Te dejo en libertad

Por Sofía Ibarra

Hay canciones que escuchamos a temprana edad y nos pegan como si nosotros mismos hubiésemos evitado que Leonardo DiCaprio se subiera a la puerta para lograr salvar nuestro pellejo. Son piezas un tanto lúgubres, con letras dirigidas a un público específico que busca gritar “MI CANCIÓÓÓN GÜEEEY”, a las tres de la mañana, teniendo un par de tragos encima y con la marcación rápida del teléfono lista para llamar a la razón de sus tormentos.

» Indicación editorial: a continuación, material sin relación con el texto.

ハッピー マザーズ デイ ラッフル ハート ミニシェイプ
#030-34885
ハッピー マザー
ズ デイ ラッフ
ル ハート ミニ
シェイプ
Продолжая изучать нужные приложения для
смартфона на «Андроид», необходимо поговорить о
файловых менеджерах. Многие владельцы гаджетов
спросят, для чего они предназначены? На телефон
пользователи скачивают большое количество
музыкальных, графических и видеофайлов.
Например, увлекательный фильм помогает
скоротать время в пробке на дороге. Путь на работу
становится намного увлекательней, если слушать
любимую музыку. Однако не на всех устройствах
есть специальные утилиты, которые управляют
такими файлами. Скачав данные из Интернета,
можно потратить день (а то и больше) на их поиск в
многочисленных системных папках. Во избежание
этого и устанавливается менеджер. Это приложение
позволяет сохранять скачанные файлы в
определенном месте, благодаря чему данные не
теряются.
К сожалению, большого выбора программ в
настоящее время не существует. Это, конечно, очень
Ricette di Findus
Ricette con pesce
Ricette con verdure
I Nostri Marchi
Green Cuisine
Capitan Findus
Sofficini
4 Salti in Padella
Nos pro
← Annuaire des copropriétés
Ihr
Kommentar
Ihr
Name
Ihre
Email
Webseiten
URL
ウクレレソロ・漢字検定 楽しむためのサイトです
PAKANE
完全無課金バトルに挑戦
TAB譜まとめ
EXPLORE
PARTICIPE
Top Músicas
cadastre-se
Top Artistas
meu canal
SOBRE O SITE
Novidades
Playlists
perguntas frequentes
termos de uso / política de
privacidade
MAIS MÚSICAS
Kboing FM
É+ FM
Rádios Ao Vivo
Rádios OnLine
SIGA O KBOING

Porque no importa el lugar, tampoco el momento. Si es la canción indicada, cambiará completamente tu estado de ánimo de un acorde al otro. Tus recuerdos aparecerán en cámara lenta, en blanco y negro, tal como un video dosmilero de Sin Bandera. Te sucederá en el auto, mientras vas de copiloto, en la fila del supermercado, o mientras caminas en la calle; sin haber sentido un indicio de tristeza hasta que algún local lejano decidió ponerla o un transeúnte comenzó a tararearla quizá con más dolor del que tú sientes por esta.

Pero, ¿qué pasa cuando escuchas aquella canción que provocaba un mar de lágrimas en tus ojos cuando ibas en la secundaria, pero esta vez a los 18? ¿O a los 30? Quizá, sólo quizá, al escucharla después de tanto tiempo, finalmente entiendes el verdadero dolor que despide.

Voltearás hacia tu yo joven, lo verás llorando desconsoladamente mientras abraza una fotografía de un amor que probablemente no duró más que un par de meses, pero que se metió en su corazón realmente y reirás al pensar cuánto camino le falta por recorrer todavía.

Pero la verdad, es que somos fanáticos de todo esto. Amamos adelantarnos a las experiencias y de creer que todo lo malo que nos sucede es lo peor de nuestras vidas. De repente, te das cuenta que quizá el dolor no es estar en la friendzone, es notar que los matrimonios fracasan, de que un día dejaste de contestar el mensaje de una gran amistad y decidió dejar de insistir, de que los hijos se marchan y de que no importa qué tan preparado estés, la vida siempre sorprende.

Llega un momento en el que logras escuchar cada minuto de la canción sin derramar una sola lágrima que sirva de ofrenda para aquél recuerdo, ese que tan feliz te hizo y terminó haciéndote tanto daño. Sientes una mano cerca de tus orejas, poniéndote unos audífonos que reproducen una melodía que jamás habías escuchado, o te dirigen hacia una pista de baile para que tu cuerpo y el del otro se sincronicen al compás de la música, y es ahí, abrazando aquella espalda, sintiendo el aroma de su cuello y teniendo la mente mareada por tantas piruetas, cuando piensas: “Algún día esta canción me hará llorar”, pero no es la música, es el recuerdo, son los pasos, el entorno, repites ese pensamiento una vez más y decides disfrutar el momento, alejando la inseguridad de tu mente, la ves de frente y finalmente le dices: “Te dejo en libertad”.